↓
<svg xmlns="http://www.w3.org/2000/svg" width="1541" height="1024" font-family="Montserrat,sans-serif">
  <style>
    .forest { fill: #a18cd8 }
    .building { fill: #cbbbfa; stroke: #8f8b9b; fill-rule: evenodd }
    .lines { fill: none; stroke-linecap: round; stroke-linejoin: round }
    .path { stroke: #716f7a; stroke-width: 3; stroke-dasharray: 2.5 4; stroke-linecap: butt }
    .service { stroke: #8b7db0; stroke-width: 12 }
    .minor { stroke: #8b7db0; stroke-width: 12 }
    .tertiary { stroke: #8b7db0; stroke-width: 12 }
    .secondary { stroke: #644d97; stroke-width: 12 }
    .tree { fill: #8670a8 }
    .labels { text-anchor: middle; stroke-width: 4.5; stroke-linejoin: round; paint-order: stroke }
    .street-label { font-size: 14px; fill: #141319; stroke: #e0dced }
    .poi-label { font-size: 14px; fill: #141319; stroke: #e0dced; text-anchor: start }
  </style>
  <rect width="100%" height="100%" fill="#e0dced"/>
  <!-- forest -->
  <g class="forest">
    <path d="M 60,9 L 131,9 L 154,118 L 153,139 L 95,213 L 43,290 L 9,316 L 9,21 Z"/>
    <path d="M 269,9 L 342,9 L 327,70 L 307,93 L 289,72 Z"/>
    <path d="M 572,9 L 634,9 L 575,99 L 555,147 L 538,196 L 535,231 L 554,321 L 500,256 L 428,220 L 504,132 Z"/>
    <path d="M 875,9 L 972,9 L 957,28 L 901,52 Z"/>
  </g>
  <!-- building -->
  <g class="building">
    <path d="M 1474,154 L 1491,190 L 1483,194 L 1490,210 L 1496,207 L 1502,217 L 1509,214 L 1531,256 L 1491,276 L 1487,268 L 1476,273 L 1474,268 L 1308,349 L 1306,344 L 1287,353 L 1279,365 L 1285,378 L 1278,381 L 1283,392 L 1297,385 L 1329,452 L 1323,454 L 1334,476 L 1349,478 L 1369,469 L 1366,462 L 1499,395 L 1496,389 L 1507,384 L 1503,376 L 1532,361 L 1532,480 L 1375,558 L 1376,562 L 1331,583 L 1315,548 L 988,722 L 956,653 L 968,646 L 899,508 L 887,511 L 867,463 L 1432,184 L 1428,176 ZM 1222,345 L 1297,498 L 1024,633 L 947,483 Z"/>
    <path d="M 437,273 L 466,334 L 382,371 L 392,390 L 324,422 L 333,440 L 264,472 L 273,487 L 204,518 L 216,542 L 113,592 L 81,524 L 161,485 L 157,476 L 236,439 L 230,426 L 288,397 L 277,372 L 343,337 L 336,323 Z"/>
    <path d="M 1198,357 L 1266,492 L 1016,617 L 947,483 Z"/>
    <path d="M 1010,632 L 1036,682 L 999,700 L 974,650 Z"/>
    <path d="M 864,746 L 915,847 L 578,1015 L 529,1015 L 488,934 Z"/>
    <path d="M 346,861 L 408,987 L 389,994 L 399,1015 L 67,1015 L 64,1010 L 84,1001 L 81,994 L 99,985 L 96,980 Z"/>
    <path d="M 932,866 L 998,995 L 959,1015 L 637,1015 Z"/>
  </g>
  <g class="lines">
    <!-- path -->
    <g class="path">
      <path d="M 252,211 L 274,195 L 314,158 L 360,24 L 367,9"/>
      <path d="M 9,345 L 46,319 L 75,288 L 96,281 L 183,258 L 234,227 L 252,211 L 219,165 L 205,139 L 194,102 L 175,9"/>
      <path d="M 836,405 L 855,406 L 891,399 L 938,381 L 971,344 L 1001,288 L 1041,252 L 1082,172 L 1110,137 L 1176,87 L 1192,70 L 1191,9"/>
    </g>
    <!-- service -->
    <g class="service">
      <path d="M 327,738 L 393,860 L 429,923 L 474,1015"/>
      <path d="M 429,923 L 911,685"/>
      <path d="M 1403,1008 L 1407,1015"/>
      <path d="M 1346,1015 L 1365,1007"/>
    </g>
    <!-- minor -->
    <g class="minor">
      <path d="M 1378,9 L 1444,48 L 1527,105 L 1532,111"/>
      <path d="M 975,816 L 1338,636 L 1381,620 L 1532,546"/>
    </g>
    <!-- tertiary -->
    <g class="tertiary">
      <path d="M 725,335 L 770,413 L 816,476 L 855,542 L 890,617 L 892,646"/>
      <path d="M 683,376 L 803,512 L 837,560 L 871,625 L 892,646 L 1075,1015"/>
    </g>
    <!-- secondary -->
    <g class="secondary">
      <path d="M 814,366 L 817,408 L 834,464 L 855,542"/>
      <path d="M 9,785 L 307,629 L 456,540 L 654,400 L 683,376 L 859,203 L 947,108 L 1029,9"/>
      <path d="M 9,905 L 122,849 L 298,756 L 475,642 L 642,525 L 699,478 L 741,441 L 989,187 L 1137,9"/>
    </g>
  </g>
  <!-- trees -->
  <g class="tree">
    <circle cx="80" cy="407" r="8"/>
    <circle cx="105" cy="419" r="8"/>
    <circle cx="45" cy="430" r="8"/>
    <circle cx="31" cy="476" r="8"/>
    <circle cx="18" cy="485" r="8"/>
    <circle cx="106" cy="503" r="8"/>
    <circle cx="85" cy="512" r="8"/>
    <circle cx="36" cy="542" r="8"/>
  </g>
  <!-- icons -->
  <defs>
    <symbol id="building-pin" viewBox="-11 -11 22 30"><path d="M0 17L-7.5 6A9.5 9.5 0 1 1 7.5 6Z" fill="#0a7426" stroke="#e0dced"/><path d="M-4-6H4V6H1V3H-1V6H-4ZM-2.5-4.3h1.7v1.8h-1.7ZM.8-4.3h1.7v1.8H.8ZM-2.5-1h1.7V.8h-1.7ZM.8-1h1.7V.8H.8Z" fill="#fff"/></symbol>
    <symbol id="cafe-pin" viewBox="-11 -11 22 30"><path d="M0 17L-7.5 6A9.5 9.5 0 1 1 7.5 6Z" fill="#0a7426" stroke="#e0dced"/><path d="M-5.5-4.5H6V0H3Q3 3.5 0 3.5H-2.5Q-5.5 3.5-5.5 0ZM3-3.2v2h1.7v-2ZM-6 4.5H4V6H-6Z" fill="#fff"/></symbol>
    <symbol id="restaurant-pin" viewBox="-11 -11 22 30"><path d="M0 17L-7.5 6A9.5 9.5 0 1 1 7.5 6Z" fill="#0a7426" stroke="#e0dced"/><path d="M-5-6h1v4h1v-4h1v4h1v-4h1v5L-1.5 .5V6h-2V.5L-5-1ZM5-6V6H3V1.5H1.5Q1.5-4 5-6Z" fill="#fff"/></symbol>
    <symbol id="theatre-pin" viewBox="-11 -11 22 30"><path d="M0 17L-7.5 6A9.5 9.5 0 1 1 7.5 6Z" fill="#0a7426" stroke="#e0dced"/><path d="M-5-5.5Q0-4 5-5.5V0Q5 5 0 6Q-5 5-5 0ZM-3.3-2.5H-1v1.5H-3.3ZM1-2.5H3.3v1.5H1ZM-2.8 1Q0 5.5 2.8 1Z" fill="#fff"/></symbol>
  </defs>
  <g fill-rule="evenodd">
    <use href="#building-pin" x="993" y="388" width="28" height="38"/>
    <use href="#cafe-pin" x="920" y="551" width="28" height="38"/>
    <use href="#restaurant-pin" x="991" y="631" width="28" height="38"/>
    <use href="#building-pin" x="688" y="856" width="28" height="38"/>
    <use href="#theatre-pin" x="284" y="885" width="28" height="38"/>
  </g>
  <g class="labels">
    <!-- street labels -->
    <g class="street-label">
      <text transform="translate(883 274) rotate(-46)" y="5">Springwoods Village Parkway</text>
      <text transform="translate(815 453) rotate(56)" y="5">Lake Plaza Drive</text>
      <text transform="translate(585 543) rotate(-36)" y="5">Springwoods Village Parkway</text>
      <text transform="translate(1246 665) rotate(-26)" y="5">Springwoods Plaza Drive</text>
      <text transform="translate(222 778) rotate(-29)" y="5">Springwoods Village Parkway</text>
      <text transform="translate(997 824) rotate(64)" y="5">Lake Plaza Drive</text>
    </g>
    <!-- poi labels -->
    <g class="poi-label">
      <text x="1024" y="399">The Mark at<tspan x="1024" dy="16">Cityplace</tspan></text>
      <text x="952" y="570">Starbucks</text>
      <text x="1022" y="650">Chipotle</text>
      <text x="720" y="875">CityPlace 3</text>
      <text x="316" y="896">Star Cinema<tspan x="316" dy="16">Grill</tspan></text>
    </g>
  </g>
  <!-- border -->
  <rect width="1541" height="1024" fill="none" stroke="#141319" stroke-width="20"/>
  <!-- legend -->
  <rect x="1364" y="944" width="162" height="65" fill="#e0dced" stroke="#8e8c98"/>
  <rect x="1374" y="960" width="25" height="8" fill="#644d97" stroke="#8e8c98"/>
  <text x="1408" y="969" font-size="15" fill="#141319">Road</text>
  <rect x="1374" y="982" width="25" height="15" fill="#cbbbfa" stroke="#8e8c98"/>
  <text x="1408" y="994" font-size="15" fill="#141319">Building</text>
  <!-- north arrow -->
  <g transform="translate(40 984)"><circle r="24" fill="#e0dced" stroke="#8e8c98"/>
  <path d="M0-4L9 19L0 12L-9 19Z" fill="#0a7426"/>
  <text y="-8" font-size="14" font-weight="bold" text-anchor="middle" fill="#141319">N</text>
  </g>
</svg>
↑
_ASSIGNMENT_. Your task is to copy every line of the entries that contains the string "cbbbfa".

_RESPONSE TO THIS TASK_.
    .building { fill: #cbbbfa; stroke: #8f8b9b; fill-rule: evenodd }
  <rect x="1374" y="982" width="25" height="15" fill="#cbbbfa" stroke="#8e8c98"/>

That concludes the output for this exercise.